[Page-level text extractions]
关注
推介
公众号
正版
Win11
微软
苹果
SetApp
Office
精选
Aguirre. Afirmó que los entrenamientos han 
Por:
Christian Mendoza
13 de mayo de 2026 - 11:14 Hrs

Prompt
Exactly as they stand above, retype all of the records.

Task output
关注
推介
公众号
正版
Win11
微软
苹果
SetApp
Office
精选
Aguirre. Afirmó que los entrenamientos han 
Por:
Christian Mendoza
13 de mayo de 2026 - 11:14 Hrs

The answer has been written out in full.